(Page-level text extractions)
######

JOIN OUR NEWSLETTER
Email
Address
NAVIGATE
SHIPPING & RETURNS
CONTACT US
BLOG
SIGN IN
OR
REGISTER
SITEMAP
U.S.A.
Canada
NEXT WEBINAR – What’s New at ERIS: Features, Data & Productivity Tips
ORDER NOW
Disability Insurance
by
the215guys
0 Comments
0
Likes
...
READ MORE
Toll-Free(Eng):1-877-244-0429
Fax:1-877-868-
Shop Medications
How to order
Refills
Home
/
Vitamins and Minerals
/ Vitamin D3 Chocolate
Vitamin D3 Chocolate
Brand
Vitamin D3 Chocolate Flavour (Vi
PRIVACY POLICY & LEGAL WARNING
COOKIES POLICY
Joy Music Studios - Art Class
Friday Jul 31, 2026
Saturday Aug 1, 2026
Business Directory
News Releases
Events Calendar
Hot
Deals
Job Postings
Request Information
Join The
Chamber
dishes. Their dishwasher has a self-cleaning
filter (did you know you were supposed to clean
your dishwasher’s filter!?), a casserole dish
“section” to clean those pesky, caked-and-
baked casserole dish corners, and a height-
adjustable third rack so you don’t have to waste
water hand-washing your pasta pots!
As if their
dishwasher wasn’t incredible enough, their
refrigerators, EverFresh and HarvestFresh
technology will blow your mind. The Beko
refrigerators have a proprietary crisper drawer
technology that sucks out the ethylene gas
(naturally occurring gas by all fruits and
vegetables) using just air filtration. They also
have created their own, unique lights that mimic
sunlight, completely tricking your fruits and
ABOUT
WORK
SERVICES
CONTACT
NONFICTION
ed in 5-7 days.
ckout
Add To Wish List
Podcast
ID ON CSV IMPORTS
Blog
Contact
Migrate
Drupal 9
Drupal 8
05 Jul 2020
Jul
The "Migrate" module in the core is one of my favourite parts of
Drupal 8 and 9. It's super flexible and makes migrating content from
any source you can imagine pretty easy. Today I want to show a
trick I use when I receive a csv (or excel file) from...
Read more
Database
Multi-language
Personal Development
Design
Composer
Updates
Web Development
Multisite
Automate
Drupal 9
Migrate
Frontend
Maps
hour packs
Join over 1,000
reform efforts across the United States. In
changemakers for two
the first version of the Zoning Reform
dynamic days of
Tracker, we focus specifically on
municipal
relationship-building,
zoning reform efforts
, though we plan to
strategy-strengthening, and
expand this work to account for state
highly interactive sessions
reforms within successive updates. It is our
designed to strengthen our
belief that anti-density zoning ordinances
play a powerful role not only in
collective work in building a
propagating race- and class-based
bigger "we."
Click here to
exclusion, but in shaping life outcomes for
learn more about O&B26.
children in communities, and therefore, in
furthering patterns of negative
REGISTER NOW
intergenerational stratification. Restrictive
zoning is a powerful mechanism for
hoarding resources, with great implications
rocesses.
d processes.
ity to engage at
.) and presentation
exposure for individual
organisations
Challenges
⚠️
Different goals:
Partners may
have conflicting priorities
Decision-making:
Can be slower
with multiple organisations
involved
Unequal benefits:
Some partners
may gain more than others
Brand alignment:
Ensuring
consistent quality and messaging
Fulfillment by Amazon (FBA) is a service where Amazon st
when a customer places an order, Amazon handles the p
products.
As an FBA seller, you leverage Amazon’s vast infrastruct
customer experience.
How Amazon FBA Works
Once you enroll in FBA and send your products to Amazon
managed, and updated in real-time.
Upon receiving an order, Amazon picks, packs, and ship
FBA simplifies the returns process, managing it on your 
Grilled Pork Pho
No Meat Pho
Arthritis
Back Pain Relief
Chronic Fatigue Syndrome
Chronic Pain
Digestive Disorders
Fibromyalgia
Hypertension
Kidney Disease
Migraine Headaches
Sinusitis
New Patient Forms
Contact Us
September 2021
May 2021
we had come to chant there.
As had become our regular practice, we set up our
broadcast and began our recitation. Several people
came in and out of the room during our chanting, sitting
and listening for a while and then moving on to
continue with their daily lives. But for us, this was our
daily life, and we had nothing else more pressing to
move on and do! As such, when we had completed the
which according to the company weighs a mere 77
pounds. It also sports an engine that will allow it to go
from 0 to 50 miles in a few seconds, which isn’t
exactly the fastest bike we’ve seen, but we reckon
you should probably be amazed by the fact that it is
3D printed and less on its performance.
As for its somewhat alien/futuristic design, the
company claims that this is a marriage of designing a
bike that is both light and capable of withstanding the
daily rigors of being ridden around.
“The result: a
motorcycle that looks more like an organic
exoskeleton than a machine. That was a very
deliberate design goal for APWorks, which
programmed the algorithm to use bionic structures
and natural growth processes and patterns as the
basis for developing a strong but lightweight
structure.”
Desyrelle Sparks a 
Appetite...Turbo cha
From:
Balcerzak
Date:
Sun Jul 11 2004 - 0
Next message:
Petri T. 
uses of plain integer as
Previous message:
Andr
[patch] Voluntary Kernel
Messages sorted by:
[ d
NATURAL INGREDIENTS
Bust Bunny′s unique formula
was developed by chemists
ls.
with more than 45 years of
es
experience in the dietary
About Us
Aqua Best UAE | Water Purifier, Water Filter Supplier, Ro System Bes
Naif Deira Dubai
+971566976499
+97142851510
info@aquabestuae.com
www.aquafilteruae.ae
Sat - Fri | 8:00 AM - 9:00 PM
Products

######

Reproduce every line of the listing above, in order, without altering a single character.

== Response ==
JOIN OUR NEWSLETTER
Email
Address
NAVIGATE
SHIPPING & RETURNS
CONTACT US
BLOG
SIGN IN
OR
REGISTER
SITEMAP
U.S.A.
Canada
NEXT WEBINAR – What’s New at ERIS: Features, Data & Productivity Tips
ORDER NOW
Disability Insurance
by
the215guys
0 Comments
0
Likes
...
READ MORE
Toll-Free(Eng):1-877-244-0429
Fax:1-877-868-
Shop Medications
How to order
Refills
Home
/
Vitamins and Minerals
/ Vitamin D3 Chocolate
Vitamin D3 Chocolate
Brand
Vitamin D3 Chocolate Flavour (Vi
PRIVACY POLICY & LEGAL WARNING
COOKIES POLICY
Joy Music Studios - Art Class
Friday Jul 31, 2026
Saturday Aug 1, 2026
Business Directory
News Releases
Events Calendar
Hot
Deals
Job Postings
Request Information
Join The
Chamber
dishes. Their dishwasher has a self-cleaning
filter (did you know you were supposed to clean
your dishwasher’s filter!?), a casserole dish
“section” to clean those pesky, caked-and-
baked casserole dish corners, and a height-
adjustable third rack so you don’t have to waste
water hand-washing your pasta pots!
As if their
dishwasher wasn’t incredible enough, their
refrigerators, EverFresh and HarvestFresh
technology will blow your mind. The Beko
refrigerators have a proprietary crisper drawer
technology that sucks out the ethylene gas
(naturally occurring gas by all fruits and
vegetables) using just air filtration. They also
have created their own, unique lights that mimic
sunlight, completely tricking your fruits and
ABOUT
WORK
SERVICES
CONTACT
NONFICTION
ed in 5-7 days.
ckout
Add To Wish List
Podcast
ID ON CSV IMPORTS
Blog
Contact
Migrate
Drupal 9
Drupal 8
05 Jul 2020
Jul
The "Migrate" module in the core is one of my favourite parts of
Drupal 8 and 9. It's super flexible and makes migrating content from
any source you can imagine pretty easy. Today I want to show a
trick I use when I receive a csv (or excel file) from...
Read more
Database
Multi-language
Personal Development
Design
Composer
Updates
Web Development
Multisite
Automate
Drupal 9
Migrate
Frontend
Maps
hour packs
Join over 1,000
reform efforts across the United States. In
changemakers for two
the first version of the Zoning Reform
dynamic days of
Tracker, we focus specifically on
municipal
relationship-building,
zoning reform efforts
, though we plan to
strategy-strengthening, and
expand this work to account for state
highly interactive sessions
reforms within successive updates. It is our
designed to strengthen our
belief that anti-density zoning ordinances
play a powerful role not only in
collective work in building a
propagating race- and class-based
bigger "we."
Click here to
exclusion, but in shaping life outcomes for
learn more about O&B26.
children in communities, and therefore, in
furthering patterns of negative
REGISTER NOW
intergenerational stratification. Restrictive
zoning is a powerful mechanism for
hoarding resources, with great implications
rocesses.
d processes.
ity to engage at
.) and presentation
exposure for individual
organisations
Challenges
⚠️
Different goals:
Partners may
have conflicting priorities
Decision-making:
Can be slower
with multiple organisations
involved
Unequal benefits:
Some partners
may gain more than others
Brand alignment:
Ensuring
consistent quality and messaging
Fulfillment by Amazon (FBA) is a service where Amazon st
when a customer places an order, Amazon handles the p
products.
As an FBA seller, you leverage Amazon’s vast infrastruct
customer experience.
How Amazon FBA Works
Once you enroll in FBA and send your products to Amazon
managed, and updated in real-time.
Upon receiving an order, Amazon picks, packs, and ship
FBA simplifies the returns process, managing it on your 
Grilled Pork Pho
No Meat Pho
Arthritis
Back Pain Relief
Chronic Fatigue Syndrome
Chronic Pain
Digestive Disorders
Fibromyalgia
Hypertension
Kidney Disease
Migraine Headaches
Sinusitis
New Patient Forms
Contact Us
September 2021
May 2021
we had come to chant there.
As had become our regular practice, we set up our
broadcast and began our recitation. Several people
came in and out of the room during our chanting, sitting
and listening for a while and then moving on to
continue with their daily lives. But for us, this was our
daily life, and we had nothing else more pressing to
move on and do! As such, when we had completed the
which according to the company weighs a mere 77
pounds. It also sports an engine that will allow it to go
from 0 to 50 miles in a few seconds, which isn’t
exactly the fastest bike we’ve seen, but we reckon
you should probably be amazed by the fact that it is
3D printed and less on its performance.
As for its somewhat alien/futuristic design, the
company claims that this is a marriage of designing a
bike that is both light and capable of withstanding the
daily rigors of being ridden around.
“The result: a
motorcycle that looks more like an organic
exoskeleton than a machine. That was a very
deliberate design goal for APWorks, which
programmed the algorithm to use bionic structures
and natural growth processes and patterns as the
basis for developing a strong but lightweight
structure.”
Desyrelle Sparks a 
Appetite...Turbo cha
From:
Balcerzak
Date:
Sun Jul 11 2004 - 0
Next message:
Petri T. 
uses of plain integer as
Previous message:
Andr
[patch] Voluntary Kernel
Messages sorted by:
[ d
NATURAL INGREDIENTS
Bust Bunny′s unique formula
was developed by chemists
ls.
with more than 45 years of
es
experience in the dietary
About Us
Aqua Best UAE | Water Purifier, Water Filter Supplier, Ro System Bes
Naif Deira Dubai
+971566976499
+97142851510
info@aquabestuae.com
www.aquafilteruae.ae
Sat - Fri | 8:00 AM - 9:00 PM
Products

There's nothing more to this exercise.